Loving Jacob; hating Esau?

Jonathan Edwards, the Puritan evangelist, once preached a sermon entitled “Those Whom God Hates, He Often Gives Plenty of Things To.” He was referring to the LORD’s hating of Esau in contrast to His love for Jacob (see Malachi 1:1-5). Jacob, of course, was an enormous inheritor and extender of the blessings the LORD promised through His covenant with Abraham. The LORD favoured Jacob over Esau, so much so that Israel (as a nation) would derive its very name from Jacob himself. But that doesn’t mean God despised Esau. In fact, the LORD blessed him immensely (see Genesis 33:9; 36:1–43).

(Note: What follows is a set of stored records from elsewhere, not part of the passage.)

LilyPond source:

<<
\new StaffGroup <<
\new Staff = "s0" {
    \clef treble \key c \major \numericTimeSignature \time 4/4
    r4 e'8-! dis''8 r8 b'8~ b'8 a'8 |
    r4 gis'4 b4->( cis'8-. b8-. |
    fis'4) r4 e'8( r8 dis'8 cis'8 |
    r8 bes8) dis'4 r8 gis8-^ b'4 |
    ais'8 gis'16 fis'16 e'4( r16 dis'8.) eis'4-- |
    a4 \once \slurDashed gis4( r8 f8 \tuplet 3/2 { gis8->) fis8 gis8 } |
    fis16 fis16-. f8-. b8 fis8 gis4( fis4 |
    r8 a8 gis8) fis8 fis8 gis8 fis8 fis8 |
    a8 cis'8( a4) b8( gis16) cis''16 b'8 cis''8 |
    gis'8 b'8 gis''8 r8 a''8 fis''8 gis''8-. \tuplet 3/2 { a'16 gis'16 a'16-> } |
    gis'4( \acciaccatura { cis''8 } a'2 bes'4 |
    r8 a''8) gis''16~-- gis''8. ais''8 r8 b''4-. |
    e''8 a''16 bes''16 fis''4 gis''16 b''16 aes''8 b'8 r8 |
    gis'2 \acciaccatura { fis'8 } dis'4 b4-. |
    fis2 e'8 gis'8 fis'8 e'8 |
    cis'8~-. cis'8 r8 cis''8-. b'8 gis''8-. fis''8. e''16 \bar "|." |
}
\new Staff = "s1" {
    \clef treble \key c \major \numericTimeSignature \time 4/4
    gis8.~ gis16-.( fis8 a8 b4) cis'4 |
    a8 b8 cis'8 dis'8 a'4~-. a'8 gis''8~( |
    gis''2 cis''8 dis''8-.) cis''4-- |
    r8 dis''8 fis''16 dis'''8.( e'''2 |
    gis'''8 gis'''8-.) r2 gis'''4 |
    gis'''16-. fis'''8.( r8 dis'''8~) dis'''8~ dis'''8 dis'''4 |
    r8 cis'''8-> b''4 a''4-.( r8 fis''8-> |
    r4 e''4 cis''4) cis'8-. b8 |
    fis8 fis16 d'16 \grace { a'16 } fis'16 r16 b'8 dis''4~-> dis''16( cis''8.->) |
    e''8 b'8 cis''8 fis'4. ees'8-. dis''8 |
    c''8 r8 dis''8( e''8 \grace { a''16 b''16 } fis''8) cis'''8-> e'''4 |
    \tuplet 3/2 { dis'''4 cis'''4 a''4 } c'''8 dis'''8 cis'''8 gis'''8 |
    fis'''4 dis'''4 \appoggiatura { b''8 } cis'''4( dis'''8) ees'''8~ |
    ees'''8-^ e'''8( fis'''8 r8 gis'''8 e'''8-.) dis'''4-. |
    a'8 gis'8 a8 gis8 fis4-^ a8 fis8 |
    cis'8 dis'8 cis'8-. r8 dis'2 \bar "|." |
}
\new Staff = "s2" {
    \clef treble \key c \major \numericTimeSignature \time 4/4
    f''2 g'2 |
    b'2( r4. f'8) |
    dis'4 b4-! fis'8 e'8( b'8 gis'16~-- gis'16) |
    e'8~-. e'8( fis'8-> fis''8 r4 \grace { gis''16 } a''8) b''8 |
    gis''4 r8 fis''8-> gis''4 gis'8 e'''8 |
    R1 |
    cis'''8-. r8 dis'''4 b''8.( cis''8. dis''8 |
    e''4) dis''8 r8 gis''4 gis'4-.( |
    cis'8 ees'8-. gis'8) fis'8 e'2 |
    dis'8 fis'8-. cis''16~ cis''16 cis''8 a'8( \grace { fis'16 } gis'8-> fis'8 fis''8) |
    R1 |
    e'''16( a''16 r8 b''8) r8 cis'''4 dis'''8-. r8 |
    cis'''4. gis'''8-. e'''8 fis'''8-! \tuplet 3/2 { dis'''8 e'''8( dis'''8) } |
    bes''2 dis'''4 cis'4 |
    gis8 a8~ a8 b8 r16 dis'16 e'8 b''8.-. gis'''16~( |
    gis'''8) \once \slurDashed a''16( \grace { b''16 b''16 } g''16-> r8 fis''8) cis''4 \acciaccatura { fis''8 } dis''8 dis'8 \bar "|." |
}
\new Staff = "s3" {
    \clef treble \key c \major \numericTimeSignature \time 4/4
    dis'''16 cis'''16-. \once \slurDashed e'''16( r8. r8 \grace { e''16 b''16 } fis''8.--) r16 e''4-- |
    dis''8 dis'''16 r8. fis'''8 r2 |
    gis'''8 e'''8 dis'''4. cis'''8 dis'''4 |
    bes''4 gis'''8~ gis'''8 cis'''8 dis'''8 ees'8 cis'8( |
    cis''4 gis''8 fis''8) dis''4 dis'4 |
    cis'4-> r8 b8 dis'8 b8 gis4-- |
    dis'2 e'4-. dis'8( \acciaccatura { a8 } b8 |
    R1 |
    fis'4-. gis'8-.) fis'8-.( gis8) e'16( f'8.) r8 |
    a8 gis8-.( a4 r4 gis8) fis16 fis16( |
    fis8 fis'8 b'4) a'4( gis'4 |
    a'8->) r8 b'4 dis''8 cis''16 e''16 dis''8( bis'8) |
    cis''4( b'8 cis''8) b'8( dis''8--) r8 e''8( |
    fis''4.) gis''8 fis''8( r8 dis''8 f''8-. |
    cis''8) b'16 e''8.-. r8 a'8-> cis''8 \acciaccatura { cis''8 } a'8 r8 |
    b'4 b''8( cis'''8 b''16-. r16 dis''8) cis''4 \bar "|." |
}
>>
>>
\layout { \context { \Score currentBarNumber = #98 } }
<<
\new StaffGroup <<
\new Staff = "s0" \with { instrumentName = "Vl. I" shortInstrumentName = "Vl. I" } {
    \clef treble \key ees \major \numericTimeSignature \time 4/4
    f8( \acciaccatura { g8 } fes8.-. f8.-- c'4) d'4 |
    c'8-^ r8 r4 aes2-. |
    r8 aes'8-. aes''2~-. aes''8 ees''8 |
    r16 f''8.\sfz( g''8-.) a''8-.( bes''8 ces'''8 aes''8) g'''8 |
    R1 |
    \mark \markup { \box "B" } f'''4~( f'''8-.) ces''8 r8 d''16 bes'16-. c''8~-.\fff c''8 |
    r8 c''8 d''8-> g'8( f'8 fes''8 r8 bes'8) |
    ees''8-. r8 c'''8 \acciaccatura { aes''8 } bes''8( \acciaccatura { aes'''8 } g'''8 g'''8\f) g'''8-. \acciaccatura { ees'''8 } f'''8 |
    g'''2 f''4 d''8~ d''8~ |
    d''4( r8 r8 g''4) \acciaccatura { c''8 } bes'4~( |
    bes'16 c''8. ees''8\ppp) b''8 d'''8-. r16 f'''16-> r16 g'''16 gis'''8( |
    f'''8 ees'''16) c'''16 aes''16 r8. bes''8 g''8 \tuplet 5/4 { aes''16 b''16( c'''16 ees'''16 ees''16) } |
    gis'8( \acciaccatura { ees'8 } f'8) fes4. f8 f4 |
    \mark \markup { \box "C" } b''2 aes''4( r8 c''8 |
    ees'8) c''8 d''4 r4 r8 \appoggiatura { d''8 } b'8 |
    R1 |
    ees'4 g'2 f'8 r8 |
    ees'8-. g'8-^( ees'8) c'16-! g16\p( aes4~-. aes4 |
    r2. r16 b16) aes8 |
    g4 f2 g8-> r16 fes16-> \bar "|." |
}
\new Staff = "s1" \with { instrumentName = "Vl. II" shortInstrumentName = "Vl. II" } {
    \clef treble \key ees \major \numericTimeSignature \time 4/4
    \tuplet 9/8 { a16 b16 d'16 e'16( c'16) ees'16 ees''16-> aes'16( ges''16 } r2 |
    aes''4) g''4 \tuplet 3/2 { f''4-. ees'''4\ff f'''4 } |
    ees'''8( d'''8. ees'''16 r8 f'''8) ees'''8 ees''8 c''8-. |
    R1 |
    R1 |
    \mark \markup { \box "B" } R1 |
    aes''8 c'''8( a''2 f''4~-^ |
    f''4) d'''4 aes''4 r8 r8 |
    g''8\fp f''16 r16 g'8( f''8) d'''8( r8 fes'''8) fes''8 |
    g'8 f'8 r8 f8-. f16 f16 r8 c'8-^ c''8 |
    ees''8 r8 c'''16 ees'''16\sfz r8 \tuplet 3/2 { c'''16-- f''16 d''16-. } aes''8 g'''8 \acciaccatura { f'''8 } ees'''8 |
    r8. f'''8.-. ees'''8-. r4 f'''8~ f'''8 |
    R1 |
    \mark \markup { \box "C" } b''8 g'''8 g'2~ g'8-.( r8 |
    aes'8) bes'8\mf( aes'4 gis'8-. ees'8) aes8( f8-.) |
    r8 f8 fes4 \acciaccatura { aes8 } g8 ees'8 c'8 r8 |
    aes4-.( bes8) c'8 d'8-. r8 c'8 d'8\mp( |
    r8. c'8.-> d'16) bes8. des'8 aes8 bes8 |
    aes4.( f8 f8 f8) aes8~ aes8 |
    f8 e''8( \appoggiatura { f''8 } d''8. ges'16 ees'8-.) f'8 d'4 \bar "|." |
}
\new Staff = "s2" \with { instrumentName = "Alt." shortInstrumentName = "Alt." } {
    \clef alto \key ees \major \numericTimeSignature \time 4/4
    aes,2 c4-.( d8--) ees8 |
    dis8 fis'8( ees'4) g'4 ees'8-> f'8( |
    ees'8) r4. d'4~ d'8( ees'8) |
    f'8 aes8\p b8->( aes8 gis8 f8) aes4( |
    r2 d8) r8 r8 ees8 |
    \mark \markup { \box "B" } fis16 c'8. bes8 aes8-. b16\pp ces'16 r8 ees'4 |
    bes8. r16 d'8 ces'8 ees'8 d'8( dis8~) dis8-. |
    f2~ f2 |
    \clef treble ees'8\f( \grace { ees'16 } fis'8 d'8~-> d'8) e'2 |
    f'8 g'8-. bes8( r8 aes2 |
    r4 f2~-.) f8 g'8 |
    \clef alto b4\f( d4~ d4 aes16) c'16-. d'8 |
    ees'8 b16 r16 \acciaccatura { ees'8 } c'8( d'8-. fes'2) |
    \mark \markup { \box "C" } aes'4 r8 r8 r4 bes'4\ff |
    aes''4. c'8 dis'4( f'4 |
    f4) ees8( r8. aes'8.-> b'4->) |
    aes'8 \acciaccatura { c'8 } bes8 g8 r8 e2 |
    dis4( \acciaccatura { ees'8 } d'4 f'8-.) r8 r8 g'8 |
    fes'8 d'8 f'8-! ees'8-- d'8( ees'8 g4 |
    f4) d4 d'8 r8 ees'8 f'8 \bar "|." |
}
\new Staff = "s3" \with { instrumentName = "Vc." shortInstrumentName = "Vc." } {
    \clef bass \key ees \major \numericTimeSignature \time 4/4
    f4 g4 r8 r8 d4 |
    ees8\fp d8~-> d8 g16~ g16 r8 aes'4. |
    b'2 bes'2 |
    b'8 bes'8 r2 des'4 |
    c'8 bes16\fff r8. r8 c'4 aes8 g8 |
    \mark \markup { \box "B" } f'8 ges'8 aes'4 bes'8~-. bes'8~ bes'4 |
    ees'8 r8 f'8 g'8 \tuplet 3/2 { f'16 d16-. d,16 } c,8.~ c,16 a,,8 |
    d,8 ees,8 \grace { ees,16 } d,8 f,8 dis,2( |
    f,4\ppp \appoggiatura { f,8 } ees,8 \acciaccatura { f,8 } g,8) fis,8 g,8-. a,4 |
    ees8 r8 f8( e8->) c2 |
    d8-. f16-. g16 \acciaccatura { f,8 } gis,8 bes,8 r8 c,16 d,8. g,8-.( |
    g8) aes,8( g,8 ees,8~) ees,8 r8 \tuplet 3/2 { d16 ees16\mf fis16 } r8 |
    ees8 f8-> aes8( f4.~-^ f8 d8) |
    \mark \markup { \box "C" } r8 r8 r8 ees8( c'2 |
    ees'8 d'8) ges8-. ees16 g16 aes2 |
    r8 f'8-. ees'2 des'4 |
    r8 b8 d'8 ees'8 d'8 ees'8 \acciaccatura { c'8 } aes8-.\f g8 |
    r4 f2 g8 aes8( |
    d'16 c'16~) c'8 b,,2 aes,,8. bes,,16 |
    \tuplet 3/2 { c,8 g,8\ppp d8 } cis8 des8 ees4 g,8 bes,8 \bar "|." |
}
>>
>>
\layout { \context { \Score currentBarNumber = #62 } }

When it comes to Scripture’s teaching, then, that there’s “a time to hate,” a great, general lesson is passed on to us in and through the events surrounding Jacob and Esau.

That is this:

God is often very good to those who are not a part of His Kingdom and its eternal blessings — to those who are unrighteous and unholy, to those who are indifferent to His existence and who vehemently oppose Him.

We are to be likewise.

Loving one’s neighbour (no matter who they are or what they do or what they believe) as one loves oneself, is part of the Great Commandment, after all. In our time of hating sin, we simply have no choice but to not hate those who commit them — even if that sinner grossly sins against us. And when it comes to our own sin, it’s fine to hate what we do that grieves the heart of God. It is never right (nor biblical), however, to hate ourselves on account of it, for not even God does, and it’s He whom we’ve really offended.